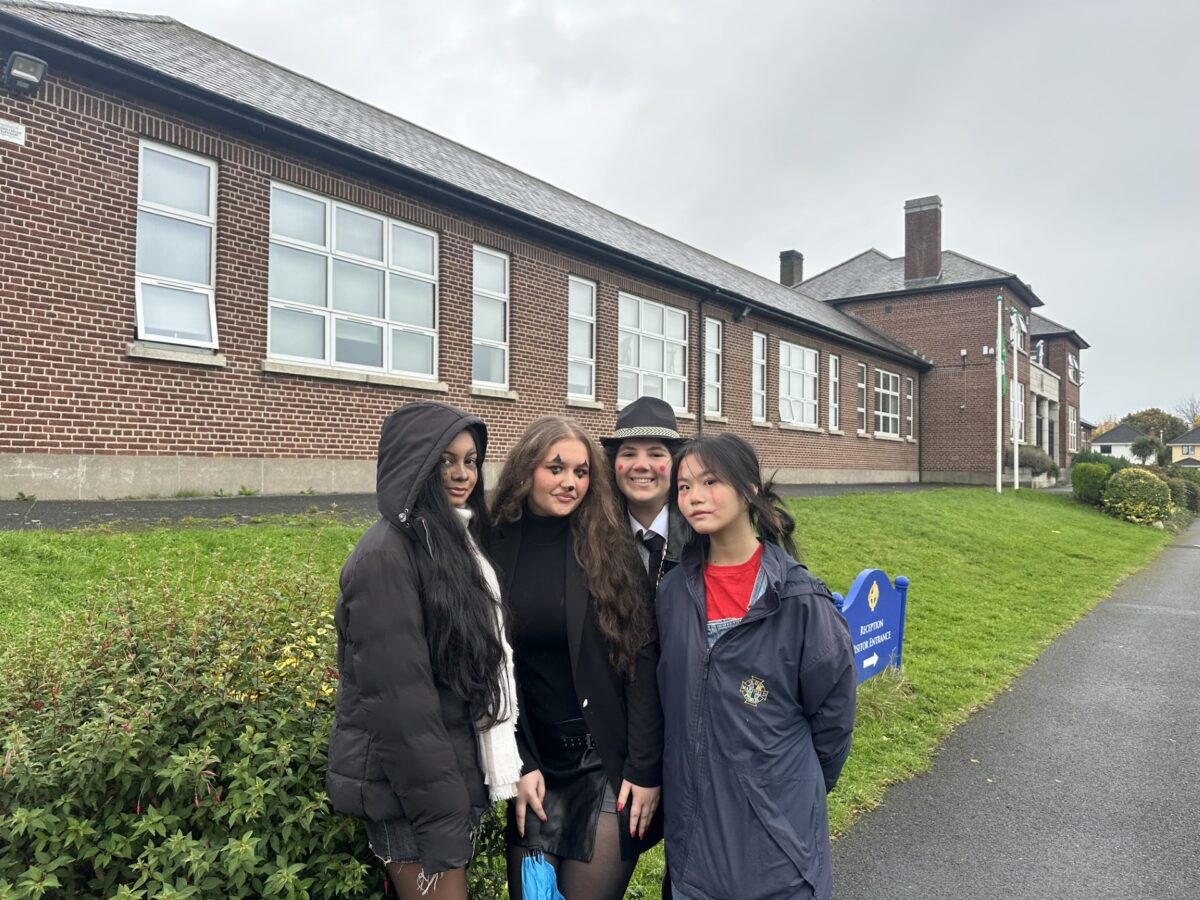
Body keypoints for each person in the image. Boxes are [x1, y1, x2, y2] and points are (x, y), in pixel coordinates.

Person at [326, 401, 522, 900]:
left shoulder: (450, 542)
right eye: (445, 460)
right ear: (413, 462)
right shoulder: (385, 555)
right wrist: (442, 821)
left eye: (471, 461)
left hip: (438, 784)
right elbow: (401, 707)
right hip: (411, 799)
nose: (462, 474)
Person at [656, 433, 856, 900]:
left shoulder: (799, 600)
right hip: (694, 853)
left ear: (749, 489)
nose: (695, 497)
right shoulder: (673, 593)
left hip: (780, 855)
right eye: (684, 487)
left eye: (710, 481)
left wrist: (784, 786)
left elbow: (833, 720)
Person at [488, 415, 664, 899]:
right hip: (536, 762)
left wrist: (644, 769)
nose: (570, 482)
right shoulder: (493, 545)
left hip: (605, 762)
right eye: (556, 468)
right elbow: (486, 669)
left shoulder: (610, 547)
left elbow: (641, 661)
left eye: (582, 472)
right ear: (526, 470)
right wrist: (519, 764)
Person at [601, 396, 688, 588]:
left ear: (676, 464)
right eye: (629, 454)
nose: (641, 465)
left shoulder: (702, 538)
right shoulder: (592, 538)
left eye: (656, 454)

──────

What you need to do = Scan the data above and copy each line containing the word "shoulder".

Answer for this exercise =
left shoulder: (450, 542)
right shoulder: (385, 555)
left shoulder: (799, 600)
right shoulder: (673, 593)
right shoulder: (493, 545)
left shoulder: (610, 547)
left shoulder: (702, 538)
right shoulder: (592, 538)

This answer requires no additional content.